One of the ways they’re trying to mitigate some of the risk is by “experimenting with expansion in the English-language products,” which helps “increase the potential target audience and attract more international readers.”

Question 2: What products can we offer them?

Unlike publishers such as The New York Times, “we can’t monetise solely on the strengths of our newsroom,” Park said. “The work of the newsroom itself can’t be the product because it’s already available for free on the portal sites.”

Instead, The JoongAng needs to create content that’s different from what goes into the portal sites, attracting customers to navigate away from the portal sites to their own products — which, again, is “literally competing with our own content.”

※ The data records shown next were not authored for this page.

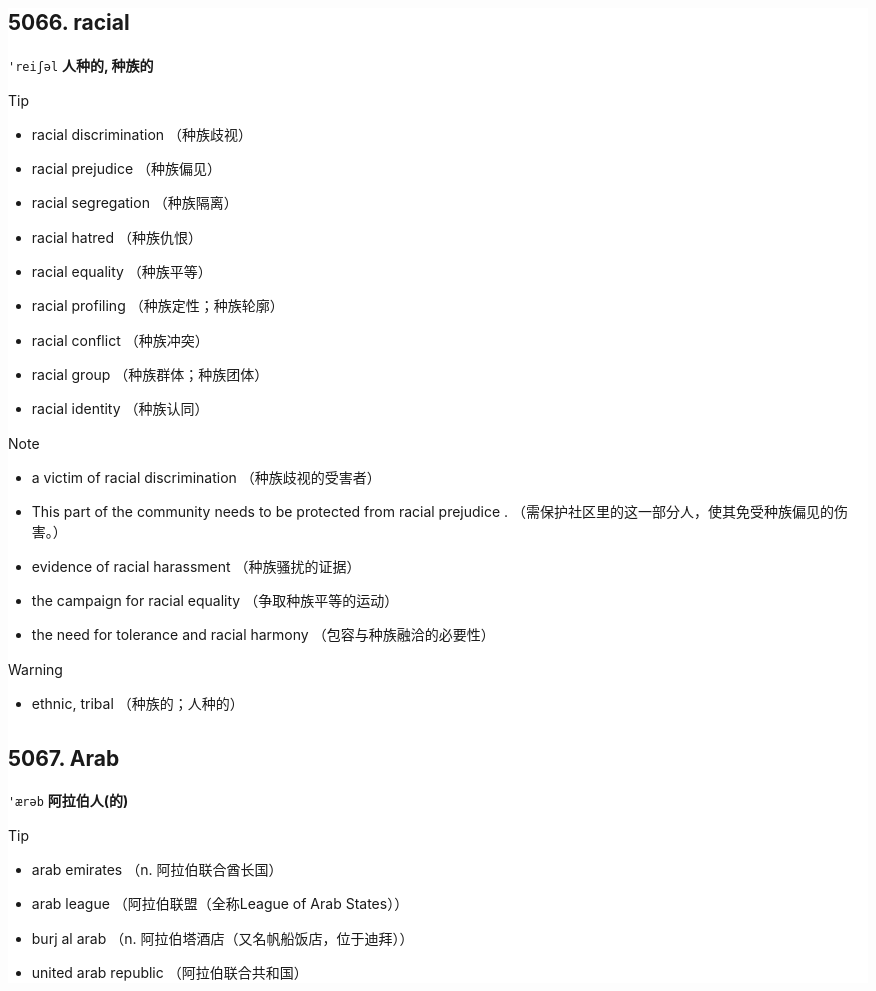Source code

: ## 5066. racial

`'reiʃəl`  **人种的, 种族的**

> [!TIP]
>
> - racial discrimination （种族歧视）
>
> - racial prejudice （种族偏见）
>
> - racial segregation （种族隔离）
>
> - racial hatred （种族仇恨）
>
> - racial equality （种族平等）
>
> - racial profiling （种族定性；种族轮廓）
>
> - racial conflict （种族冲突）
>
> - racial group （种族群体；种族团体）
>
> - racial identity （种族认同）
>

> [!NOTE]
>
> - a victim of racial discrimination （种族歧视的受害者）
>
> - This part of the community needs to be protected from racial prejudice . （需保护社区里的这一部分人，使其免受种族偏见的伤害。）
>
> - evidence of racial harassment （种族骚扰的证据）
>
> - the campaign for racial equality （争取种族平等的运动）
>
> - the need for tolerance and racial harmony （包容与种族融洽的必要性）
>

> [!WARNING]
>
> - ethnic, tribal （种族的；人种的）
>

## 5067. Arab

`'ærəb`  **阿拉伯人(的)**

> [!TIP]
>
> - arab emirates （n. 阿拉伯联合酋长国）
>
> - arab league （阿拉伯联盟（全称League of Arab States））
>
> - burj al arab （n. 阿拉伯塔酒店（又名帆船饭店，位于迪拜））
>
> - united arab republic （阿拉伯联合共和国）
>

Diving into their product offering is one of four questions JoonAng keeps top of mind in its reader revenue strategy.
Diving into their product offering is one of four questions JoonAng keeps top of mind in its reader revenue strategy.

To do this, they’ve taken a two-pronged approach. The JoongAng’s premium model “contains two distinct types of content, targeting two audiences that we think can learn to see the value in paying for news,” Park said. 

  • Legacy news readers (or “heavy users”). They are focusing on deep-dive articles and analysis with regular features as well as breaking news. This involves “leveraging existing newsroom resources to offer extra value to existing readers with a deep interest in the news.”

  • Potential readers: They’re creating custom content for readers who are willing to pay for content on specific topics like parenting, finance, and real estate. These special products are geared to appeal especially to younger audiences, readers in their 30s and 40s.

Question 3: How do we measure customer satisfaction?

Thanks in large part to the fact that The JoongAng’s “international peers have been doing this for the last decade,” Park said “INMA has been an invaluable resource in approaching the data problem.”

In addition, a collaboration with Google has been helpful as they collect and analyse reader profiles and data.

Question 4: How do we organise ourselves to achieve this?

“When driving a digital revolution with your existing workforce,” Park said, “the most crucial thing is identifying exceptional talent and encouraging excellence.”

To help with this effort, the company provide incentives — The JoongAng Awards — to teams that excel in producing content that “meets specific performance criteria for our initial monetisation targets.”

This criteria also “serves as a basis for deciding what not to do,” he said. “We halt production of content that consistently falls below average with no significant improvement.” 

Conclusion

Unsurprisingly, given the trailblazing nature of this work, other South Korean newspapers are closely watching The JoongAng’s progress, wondering if they will find the key to a “Korean survival model” that isn’t just “a future where only a few of the biggest or best-funded media companies survive.”

The market is clearly not an easy one, and Park said it remains uncertain whether The JoongAng’s strategies will work. And although “strategy alone can’t save a media company if the market is working against it,” he remains cautiously optimistic.

“The key [to survivability] is the ability to adapt. Market context matters, but we should still control our own destinies. Publishers who understand their customers know how best to sell to them, and to motivate employees to innovate around their needs. Those are the ones who have a chance at survival.”